_WORK REQUEST 1:_ Decide whether each statement below agrees with the sermon on Ephesians 6:12, answering yes or no and quoting the deciding words of the sermon: (a) The sermon was delivered in the evening. (b) The section on angels consists of seven messages. (c) The series "The Great Doctrines of the Bible" is in its first year.
_WORK REQUEST 2:_ Copy the passage of the sermon on Ephesians 6:12 between "October 9th, 1983" and "in high places.", inclusive.

[[ SELECTED TEXT, beginning ]]

War in the Spirit World

Ephesians

War in the Spirit World

October 9th, 1983 @ 8:15 AM

Ephesians 6:12

For we wrestle not against flesh and blood, but against principalities, against powers, against the rulers of the darkness of this world, against spiritual wickedness in high places.
Print Sermon
Play Audio

Show References:
ON OFF

WAR IN THE SPIRIT WORLD

Dr. W. A. Criswell

Ephesians 6:12

10-9-83    8:15 a.m.

  

 

And it is a gladness for us in the First Baptist Church of Dallas to welcome the great throngs of you who share this hour with us on radio.  This is the pastor bringing the message on angelology.  Somebody asked me, "Is there a word like that?"  I said, "No, it is just one that I use, coined, angelology."  In the long, long series on "The Great Doctrines of the Bible," we are coming to the latter part of the three year series of messages.  This section is on angels; and there are seven of them.  Next Sunday morning the message will be entitled The Fall of Lucifer – The Beginning of Sin.  After we have finished the seven messages on angelology, we shall enter the final three sections on eschatology, the consummation of the age.

[[ SELECTED TEXT, end ]]
[[ GIVEN INFORMATION, beginning ]]

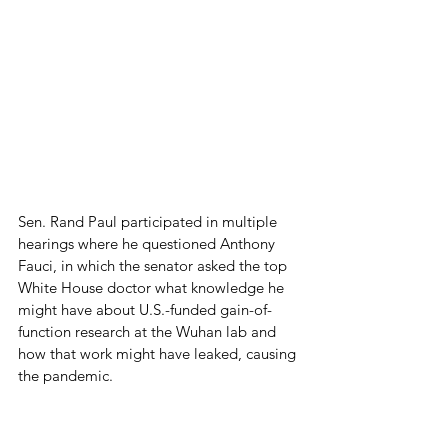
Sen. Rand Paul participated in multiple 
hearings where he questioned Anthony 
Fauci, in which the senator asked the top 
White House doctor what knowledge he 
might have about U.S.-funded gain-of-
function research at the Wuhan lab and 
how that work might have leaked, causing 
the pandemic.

[[ GIVEN INFORMATION, end ]]

_ANSWER BOX 1:_
(a) No: "October 9th, 1983 @ 8:15 AM"
(b) Yes: "This section is on angels; and there are seven of them."
(c) No: "we are coming to the latter part of the three year series of messages"

_ANSWER BOX 2:_
October 9th, 1983 @ 8:15 AM

Ephesians 6:12

For we wrestle not against flesh and blood, but against principalities, against powers, against the rulers of the darkness of this world, against spiritual wickedness in high places.